**What the exercise asks:** Return every line in the entries below that contains the string "skLineSegment".
+++++
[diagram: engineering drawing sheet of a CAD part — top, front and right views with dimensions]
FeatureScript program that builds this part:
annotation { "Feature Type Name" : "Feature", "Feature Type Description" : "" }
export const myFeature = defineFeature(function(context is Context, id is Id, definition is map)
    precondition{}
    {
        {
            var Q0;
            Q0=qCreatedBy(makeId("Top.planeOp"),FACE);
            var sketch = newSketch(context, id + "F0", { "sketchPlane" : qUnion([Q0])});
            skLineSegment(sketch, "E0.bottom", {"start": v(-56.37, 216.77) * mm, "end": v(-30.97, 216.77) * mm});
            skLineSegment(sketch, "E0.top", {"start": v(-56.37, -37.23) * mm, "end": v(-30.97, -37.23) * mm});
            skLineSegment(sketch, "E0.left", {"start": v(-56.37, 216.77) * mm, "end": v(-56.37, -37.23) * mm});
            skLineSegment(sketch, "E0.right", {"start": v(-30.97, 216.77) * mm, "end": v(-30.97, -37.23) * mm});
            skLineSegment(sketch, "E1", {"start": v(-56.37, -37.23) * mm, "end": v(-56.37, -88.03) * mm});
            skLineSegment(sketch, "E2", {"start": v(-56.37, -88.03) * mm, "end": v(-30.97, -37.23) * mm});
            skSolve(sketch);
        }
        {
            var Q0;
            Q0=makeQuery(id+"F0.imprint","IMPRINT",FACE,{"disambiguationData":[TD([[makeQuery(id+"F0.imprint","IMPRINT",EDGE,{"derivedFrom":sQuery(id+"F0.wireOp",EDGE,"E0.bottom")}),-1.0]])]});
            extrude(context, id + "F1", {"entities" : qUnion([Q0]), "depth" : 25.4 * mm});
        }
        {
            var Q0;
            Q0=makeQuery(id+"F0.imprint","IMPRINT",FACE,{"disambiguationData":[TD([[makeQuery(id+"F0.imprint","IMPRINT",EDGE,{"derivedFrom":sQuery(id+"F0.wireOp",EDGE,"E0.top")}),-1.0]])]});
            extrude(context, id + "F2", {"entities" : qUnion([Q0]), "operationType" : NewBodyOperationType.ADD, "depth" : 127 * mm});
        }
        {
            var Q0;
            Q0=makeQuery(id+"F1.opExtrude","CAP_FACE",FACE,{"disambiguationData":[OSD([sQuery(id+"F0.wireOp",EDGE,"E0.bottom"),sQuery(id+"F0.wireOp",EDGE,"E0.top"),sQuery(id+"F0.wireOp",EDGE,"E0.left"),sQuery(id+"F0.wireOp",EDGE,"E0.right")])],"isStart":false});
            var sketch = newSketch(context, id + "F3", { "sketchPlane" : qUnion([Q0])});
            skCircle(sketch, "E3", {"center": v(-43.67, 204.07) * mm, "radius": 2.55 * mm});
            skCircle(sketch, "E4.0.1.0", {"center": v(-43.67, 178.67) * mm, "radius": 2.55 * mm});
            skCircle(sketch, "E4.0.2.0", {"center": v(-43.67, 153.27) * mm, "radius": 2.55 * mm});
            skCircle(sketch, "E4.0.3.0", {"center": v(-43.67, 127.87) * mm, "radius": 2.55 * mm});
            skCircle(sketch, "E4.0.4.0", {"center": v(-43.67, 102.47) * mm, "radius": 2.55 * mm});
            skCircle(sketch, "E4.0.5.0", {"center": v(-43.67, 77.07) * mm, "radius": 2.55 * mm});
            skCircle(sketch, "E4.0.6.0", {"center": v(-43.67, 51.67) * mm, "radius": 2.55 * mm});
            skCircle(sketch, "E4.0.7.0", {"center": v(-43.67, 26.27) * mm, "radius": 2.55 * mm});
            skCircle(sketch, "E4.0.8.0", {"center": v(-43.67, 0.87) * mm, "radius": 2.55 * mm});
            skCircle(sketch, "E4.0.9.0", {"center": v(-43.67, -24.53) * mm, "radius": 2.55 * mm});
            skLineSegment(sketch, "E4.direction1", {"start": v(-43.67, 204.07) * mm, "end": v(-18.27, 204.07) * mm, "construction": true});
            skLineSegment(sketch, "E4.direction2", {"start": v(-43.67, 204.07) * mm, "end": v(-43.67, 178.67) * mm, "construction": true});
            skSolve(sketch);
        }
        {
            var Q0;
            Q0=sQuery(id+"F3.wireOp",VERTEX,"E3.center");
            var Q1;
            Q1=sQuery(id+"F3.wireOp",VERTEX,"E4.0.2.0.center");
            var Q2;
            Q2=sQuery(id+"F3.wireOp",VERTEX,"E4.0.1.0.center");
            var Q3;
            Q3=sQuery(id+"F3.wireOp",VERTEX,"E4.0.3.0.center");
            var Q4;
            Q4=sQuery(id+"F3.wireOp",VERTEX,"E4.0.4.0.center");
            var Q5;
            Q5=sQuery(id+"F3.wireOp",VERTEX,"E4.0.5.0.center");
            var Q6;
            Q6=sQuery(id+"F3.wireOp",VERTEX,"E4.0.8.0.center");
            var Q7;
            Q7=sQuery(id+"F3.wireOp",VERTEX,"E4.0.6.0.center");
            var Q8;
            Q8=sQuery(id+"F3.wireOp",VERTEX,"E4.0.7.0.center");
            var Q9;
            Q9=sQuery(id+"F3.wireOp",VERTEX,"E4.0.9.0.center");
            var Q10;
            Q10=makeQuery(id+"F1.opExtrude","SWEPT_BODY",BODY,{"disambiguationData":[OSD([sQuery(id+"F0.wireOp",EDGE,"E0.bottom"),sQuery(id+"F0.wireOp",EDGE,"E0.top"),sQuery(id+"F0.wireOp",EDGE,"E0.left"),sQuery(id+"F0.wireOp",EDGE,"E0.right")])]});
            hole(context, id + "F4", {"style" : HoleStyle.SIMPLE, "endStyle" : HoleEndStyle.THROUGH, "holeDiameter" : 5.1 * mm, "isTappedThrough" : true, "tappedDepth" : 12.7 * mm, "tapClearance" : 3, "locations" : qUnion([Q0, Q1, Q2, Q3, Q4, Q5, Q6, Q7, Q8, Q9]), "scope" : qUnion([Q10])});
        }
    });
+++++
**Correct output:**
            skLineSegment(sketch, "E0.bottom", {"start": v(-56.37, 216.77) * mm, "end": v(-30.97, 216.77) * mm});
            skLineSegment(sketch, "E0.top", {"start": v(-56.37, -37.23) * mm, "end": v(-30.97, -37.23) * mm});
            skLineSegment(sketch, "E0.left", {"start": v(-56.37, 216.77) * mm, "end": v(-56.37, -37.23) * mm});
            skLineSegment(sketch, "E0.right", {"start": v(-30.97, 216.77) * mm, "end": v(-30.97, -37.23) * mm});
            skLineSegment(sketch, "E1", {"start": v(-56.37, -37.23) * mm, "end": v(-56.37, -88.03) * mm});
            skLineSegment(sketch, "E2", {"start": v(-56.37, -88.03) * mm, "end": v(-30.97, -37.23) * mm});
            skLineSegment(sketch, "E4.direction1", {"start": v(-43.67, 204.07) * mm, "end": v(-18.27, 204.07) * mm, "construction": true});
            skLineSegment(sketch, "E4.direction2", {"start": v(-43.67, 204.07) * mm, "end": v(-43.67, 178.67) * mm, "construction": true});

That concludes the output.